Climatic Zone Summer (kWh per day) Winter (kWh per day)
Coastal 9 14
Inland 10.4 9.6
Mountain 13.6 12.9
Desert 15.9 10.9

Daily allowances as posted by SDG&E in August 2024 and are subject to change.

To find your baseline allowance for each billing period, simply multiply the daily allowance (shown above) by the number of days in the month.

If you live in the Inland climate zone your baseline allowance would be 312 kWh in a 30-day summer month like June (10.4 x 30 days = 312). That means you can use 406 kWh (130% of 312) of electricity at Tier 1 rates before being billed at Tier 2 rates for the rest of the month.

So, if you live in the San Diego metro area and use 600 kWh of electricity in January 2024, you would buy the first 406 kWh at 38.4 cents per kWh ($156) and the next 194 kWh at 48.3 per kWh ($94) for a monthly total charge around $250.

Electricity consumption (kWh) Rate ($/kWh) Cost ($)
Tier 1 406 kWh $0.384 $156
Tier 2 194 kWh $0.483 $95
Total 600 kWh $250

Currently, SDG&E Schedule DR rates are among the highest electricity charges in the country, so it’s worth exploring ways to lower your rate, which many customers can do using time-of-use (TOU) rate plans.

SDG&E residential time-of-use (TOU) rates

SDG&E has three different time-of-use rate plans for residential customers (in addition to plans specifically for EV and solar owners, which we’ll discuss later) with per kWh charges ranging from 33 to 68 cents per kWh, depending on the rate schedule, season, and time of day. These plans are known as:

  • TOU-DR1
  • TOU-DR2
  • TOU-DR-P

There are additional versions of each plan for customers who qualify for CARE (California Alternate Rates for Energy) and a Medical Baseline allowance.

Each plan follows the same schedule, with the most expensive rates coming during the On-Peak hours of 4 pm and 9 pm. However, the electricity prices for each plan vary in each TOU period, giving residential customers a few options based on their consumption habits.

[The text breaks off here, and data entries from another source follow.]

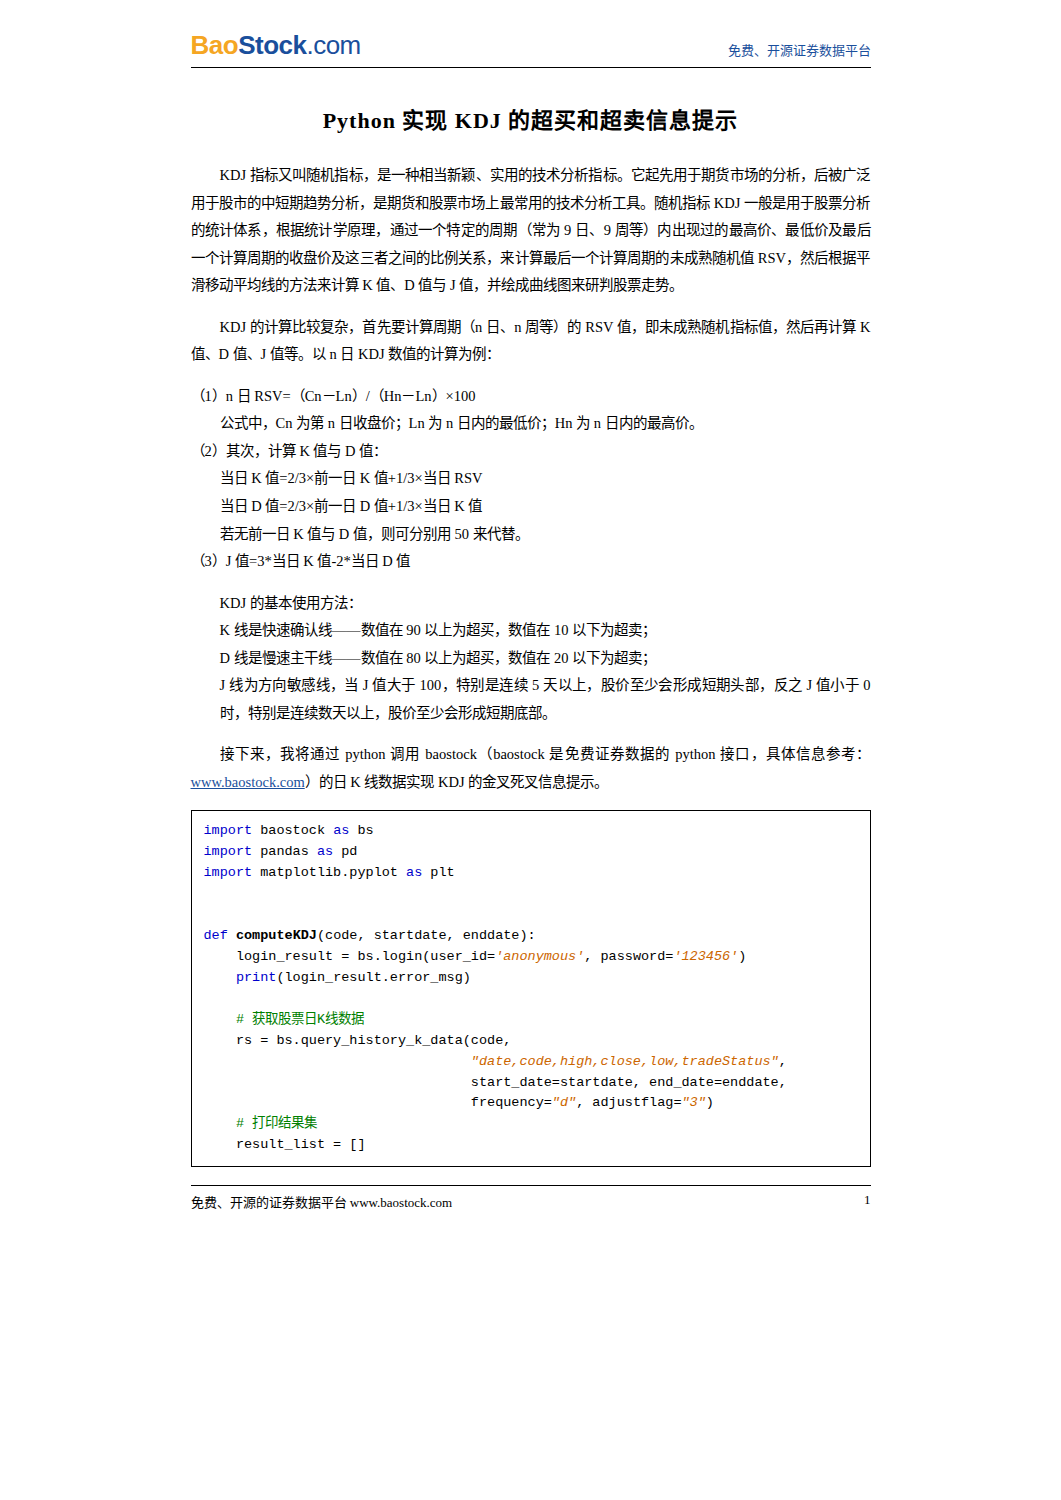Bao Stock.com
免费、开源证券数据平台
Python 实现 KDJ 的超买和超卖信息提示
KDJ 指标又叫随机指标，是一种相当新颖、实用的技术分析指标。它起先用于期货市场的分析，后被广泛用于股市的中短期趋势分析，是期货和股票市场上最常用的技术分析工具。随机指标 KDJ 一般是用于股票分析的统计体系，根据统计学原理，通过一个特定的周期（常为 9 日、9 周等）内出现过的最高价、最低价及最后一个计算周期的收盘价及这三者之间的比例关系，来计算最后一个计算周期的未成熟随机值 RSV，然后根据平滑移动平均线的方法来计算 K 值、D 值与 J 值，并绘成曲线图来研判股票走势。
KDJ 的计算比较复杂，首先要计算周期（n 日、n 周等）的 RSV 值，即未成熟随机指标值，然后再计算 K 值、D 值、J 值等。以 n 日 KDJ 数值的计算为例：
（1）n 日 RSV=（Cn－Ln）/（Hn－Ln）×100
公式中，Cn 为第 n 日收盘价；Ln 为 n 日内的最低价；Hn 为 n 日内的最高价。
（2）其次，计算 K 值与 D 值：
当日 K 值=2/3×前一日 K 值+1/3×当日 RSV
当日 D 值=2/3×前一日 D 值+1/3×当日 K 值
若无前一日 K 值与 D 值，则可分别用 50 来代替。
（3）J 值=3*当日 K 值-2*当日 D 值
KDJ 的基本使用方法：
K 线是快速确认线——数值在 90 以上为超买，数值在 10 以下为超卖；
D 线是慢速主干线——数值在 80 以上为超买，数值在 20 以下为超卖；
J 线为方向敏感线，当 J 值大于 100，特别是连续 5 天以上，股价至少会形成短期头部，反之 J 值小于 0 时，特别是连续数天以上，股价至少会形成短期底部。
接下来，我将通过 python 调用 baostock（baostock 是免费证券数据的 python 接口，具体信息参考：www.baostock.com）的日 K 线数据实现 KDJ 的金叉死叉信息提示。
import baostock as bs
import pandas as pd
import matplotlib.pyplot as plt


def computeKDJ(code, startdate, enddate):
    login_result = bs.login(user_id='anonymous', password='123456')
    print(login_result.error_msg)

    # 获取股票日K线数据
    rs = bs.query_history_k_data(code,
                                 "date,code,high,close,low,tradeStatus",
                                 start_date=startdate, end_date=enddate,
                                 frequency="d", adjustflag="3")
    # 打印结果集
    result_list = []
免费、开源的证券数据平台 www.baostock.com
1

SDGE On-peak, Off-Peak, and Super Off-Peak hours chart 2024

Weekdays

TOU Period Summer Winter
On-Peak 4-9 pm 4-9 pm
Off-Peak 6 am – 4 pm & 9 pm – midnight 6 am – 4 pm & 9 pm – midnight
Super Off-Peak Midnight – 6 am Midnight – 6 am*

*Also includes 10 am – 2 pm in March and April

Weekends and Holidays

TOU Period Summer Winter
On-Peak 4-9 pm 4-9 pm
Off-Peak 2 am – 4 pm & 9 pm – midnight 2 am – 4 pm & 9 pm – midnight
Super Off-Peak Midnight – 2 pm Midnight – 2 pm

The name of the game for TOU rate plans is to avoid using electricity during On-Peak hours as much as possible. This is especially true in SDG&E territory, where On-Peak TOU rates can exceed 68 cents per kWh in the summer – nearly 4 times the national average price per kWh of electricity!

The chart below shows the winter weekday rates for each TOU-DR schedule as of January 2024, which are in effect from November 1 through May 31.

SDGE TOU Winter rates Q1 2024

Now let’s compare winter rates to the 2024 summer rates, which are in effect from June 1 to October 31. In general, summer rates are lower during Super-Off-Peak periods and higher during On-Peak periods, which can have a substantial impact on your electricity costs.

SDGE TOU summer rates Q1 2024 v2

It’s worth noting that every residential TOU schedule has a 10-cent per kWh baseline credit adjustment for the first 130% of your monthly baseline allowance (which we discussed above). So, if you live in the San Diego metro area, you’ll receive an on-bill credit of  ~$40.6 which reflects the lower cost of your first 406 kWh of usage (130% of your 312 kWh monthly baseline allowance).

Alright, let’s take a look at each SDG&E TOU plan individually to get a sense of which one works best for you.

Schedule TOU-DR1

Shown in purple above, the Schedule TOU-DR1 features the lowest Super Off-Peak rates at 33 cents per kWh during summer weekdays but makes up for it with On-Peak rates north of 68 cents per kWh.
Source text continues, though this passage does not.